Oh! now I'm going to find her, for my heart is full of woe,


And we'll sing the song together, that we sung so long ago;


We'll play the banjo gaily, and we'll sing the songs of yore,


And the yellow rose of Texas shall be mine for evermore.

Others keep a narrower focus on the promise of release after forced separation:
Oh my feet are torn and bloody, and my heart is full of woe,
I'm going back to Georgia, to find my Uncle Joe,
You may talk about your Beauregard, sing of General Lee,
But the gallant Hood of Texas, played hell in Tennessee.

While I maintain a salutuary mistrust of Wordsworthian poetic theory (here I find myself siding with Northrop Frye) and the equally jaundiced view that this tune does not present Dickinson's poetry in the most favorable light, my understanding of how form can affect feeling has deepened.

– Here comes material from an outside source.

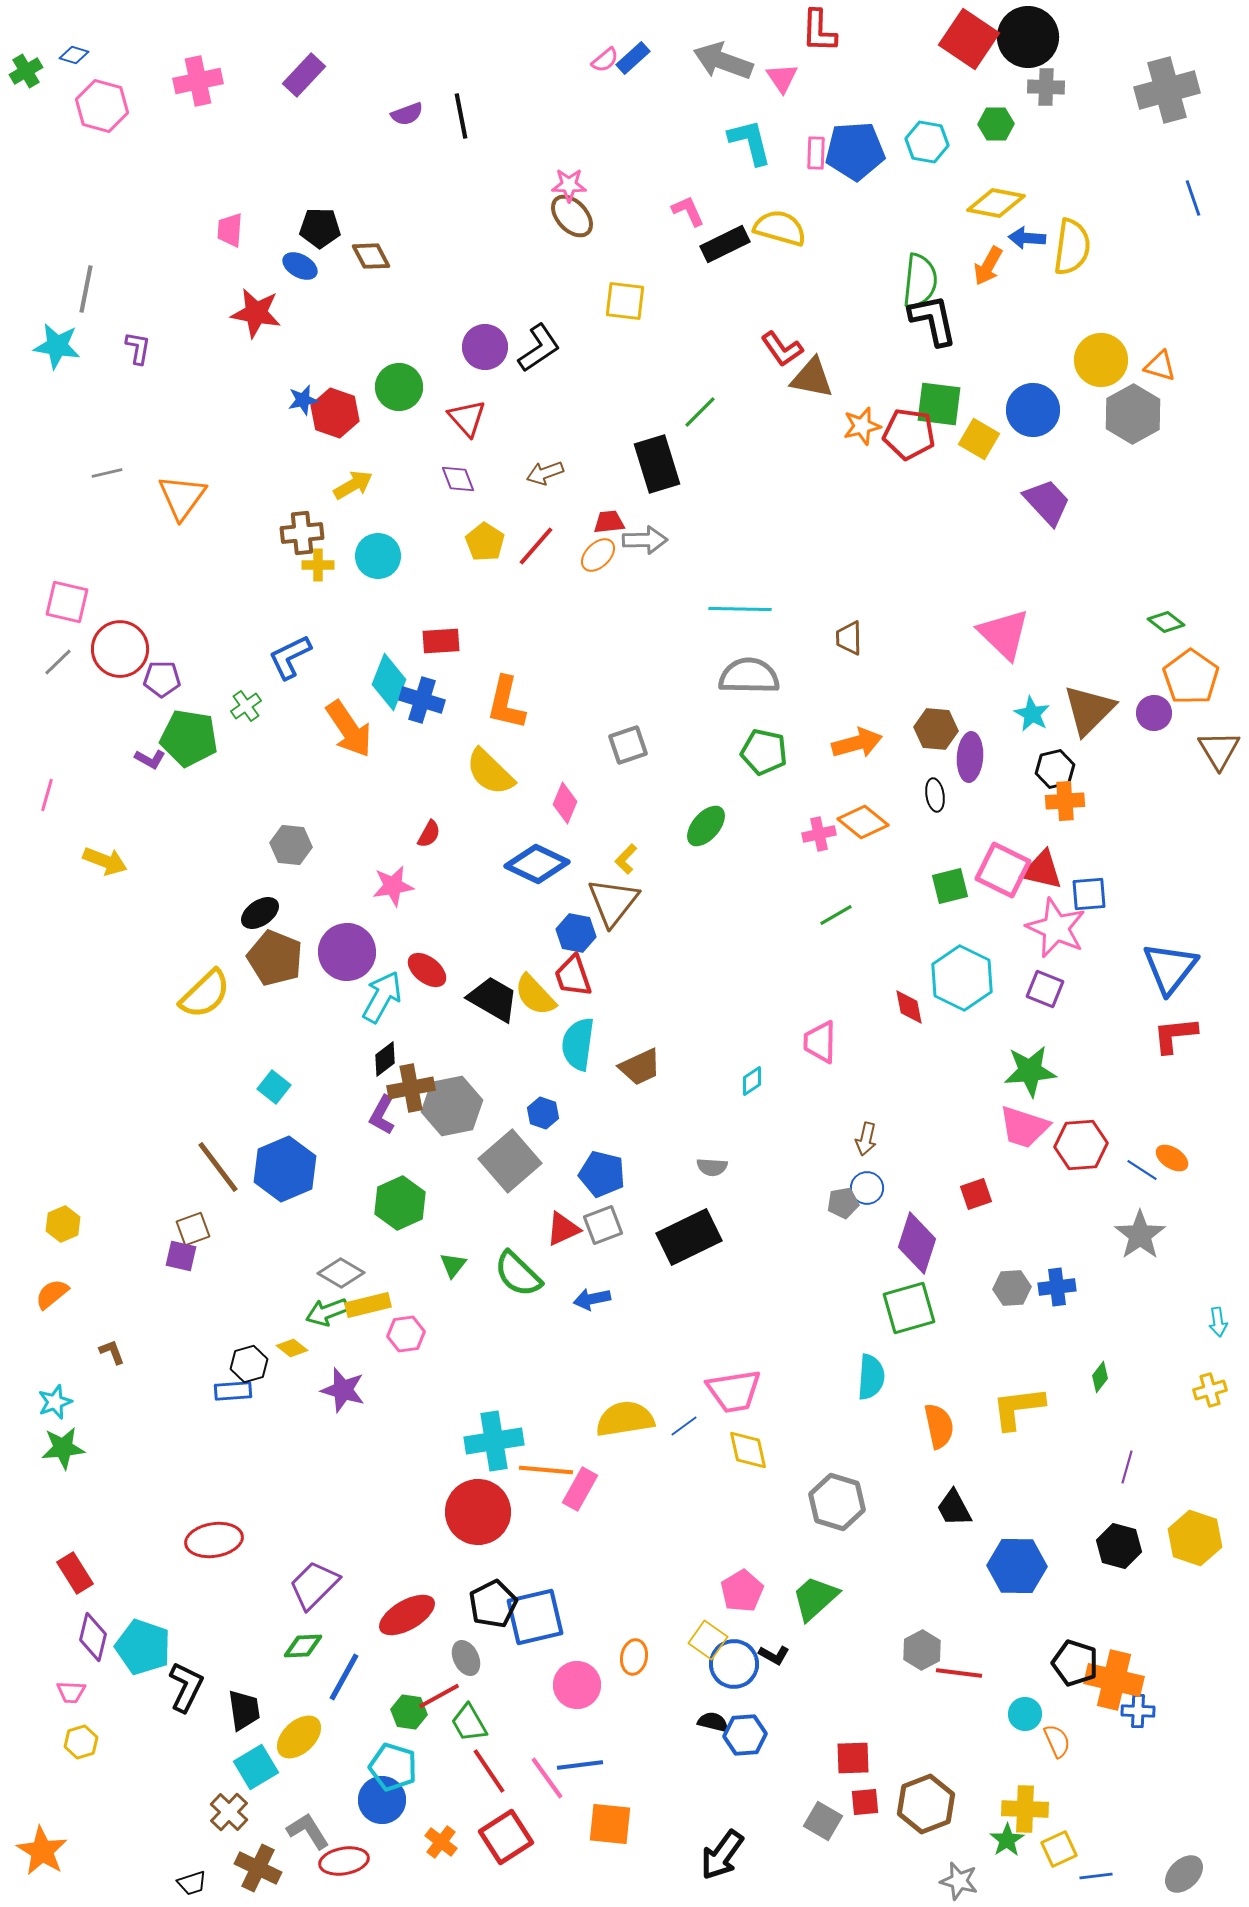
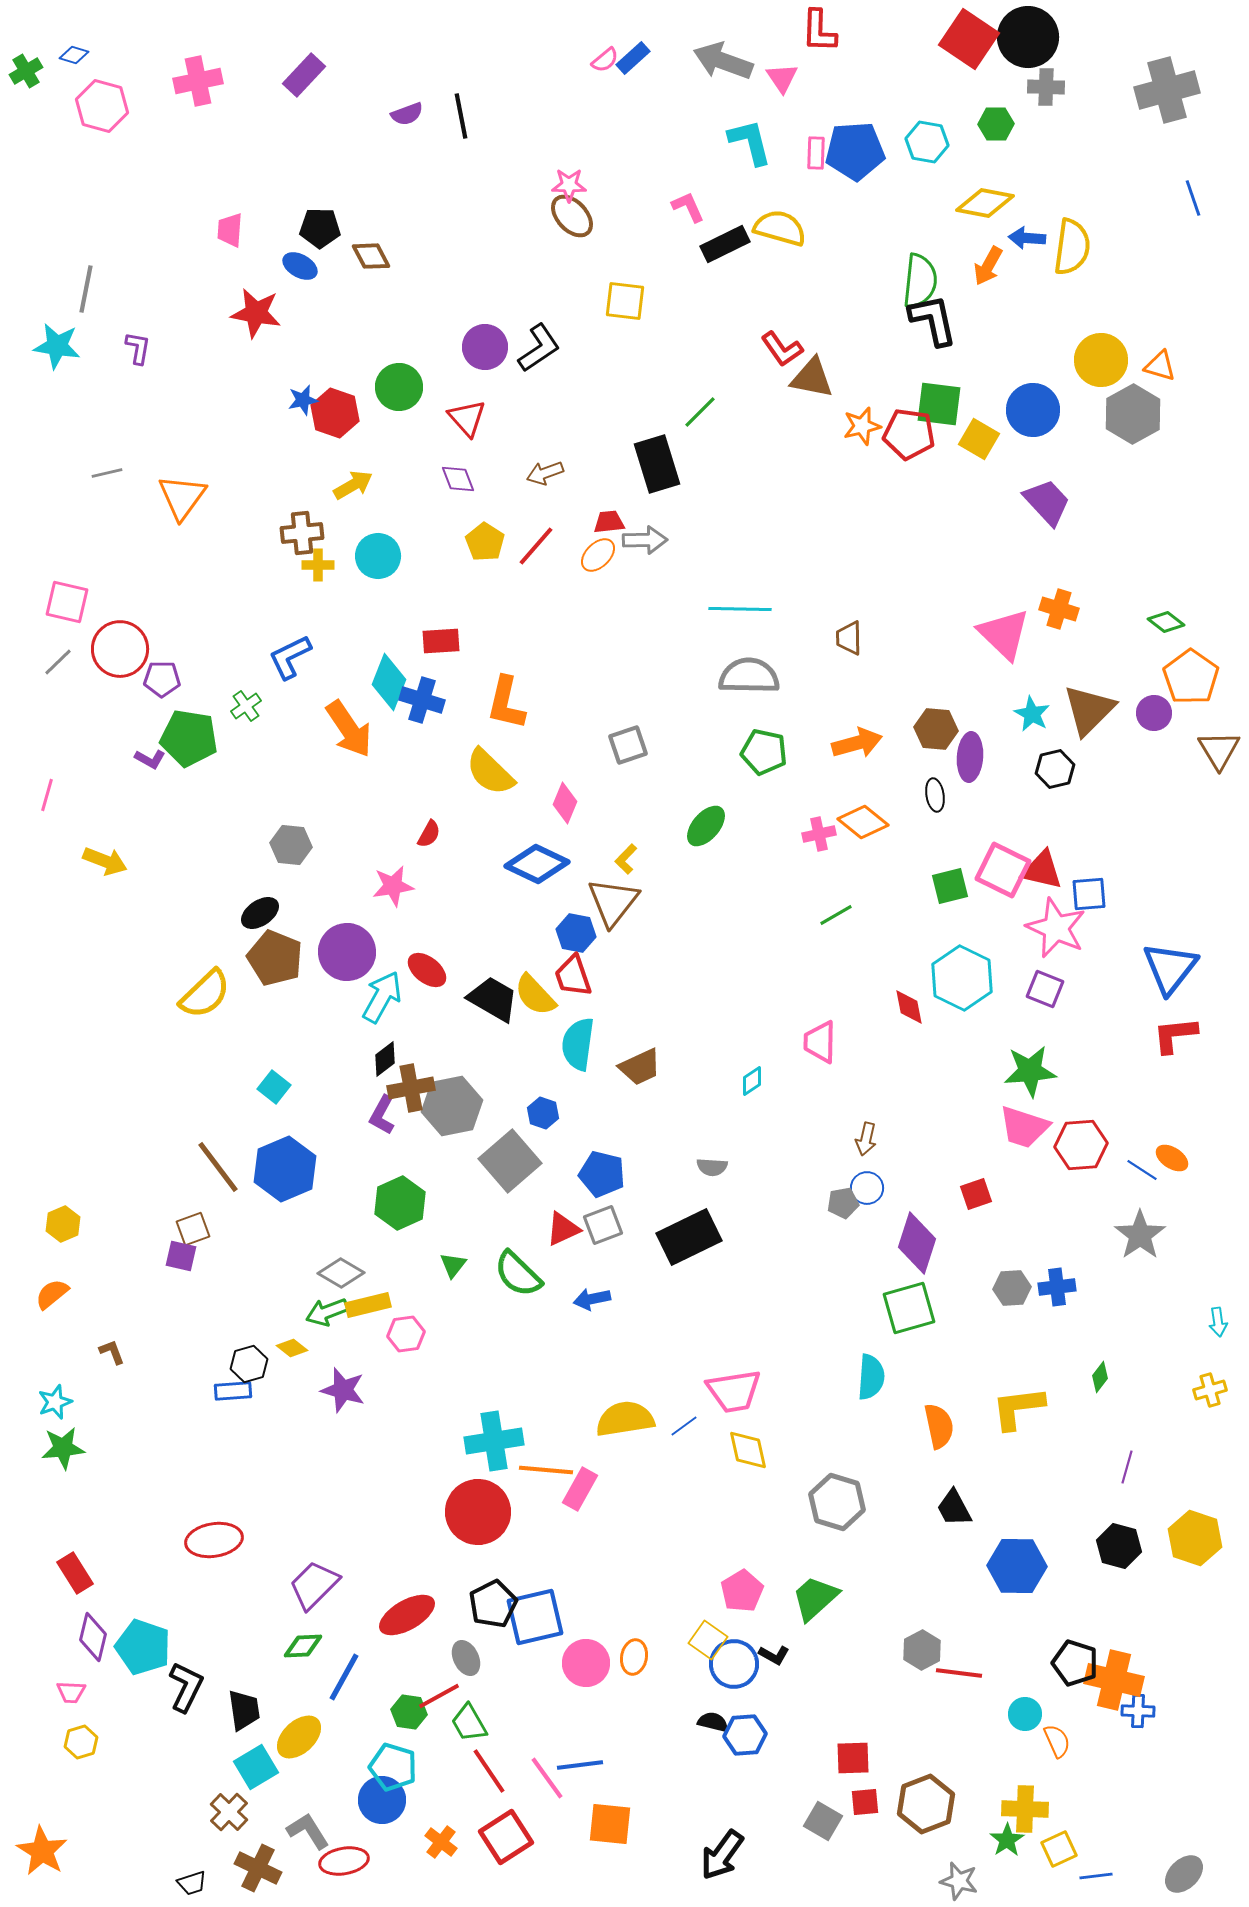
yellow diamond at (996, 203): moved 11 px left
pink L-shape at (688, 211): moved 4 px up
orange cross at (1065, 801): moved 6 px left, 192 px up; rotated 21 degrees clockwise
pink circle at (577, 1685): moved 9 px right, 22 px up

Also in a Wordsworthian tradition, I now find that these remarks on Dickinson and the "Yellow Rose," which were meant to provide a brief preface to my discussion of a different poem and a different song, has expanded such that my intended prelude has become a blog entry unto itself.  (This was supposed to be an entry on an innovative adaptation of a Thomas Gray poem.)  I take heart, though, that much of Wordsworth's finest poetic output came from writing under exactly this condition:  clearing the poetic ground for thing that he wanted to write.  This preparatory ground-clearing drove Wordsworth's poetic output for decades because it allowed him to maintain the belief that he would eventually get to the thing itself.  And although that thing never materialized, Wordsworth's poetic oeuvre doesn't seem any the worse for it.

So I raise a glass to the promise of the thing itself!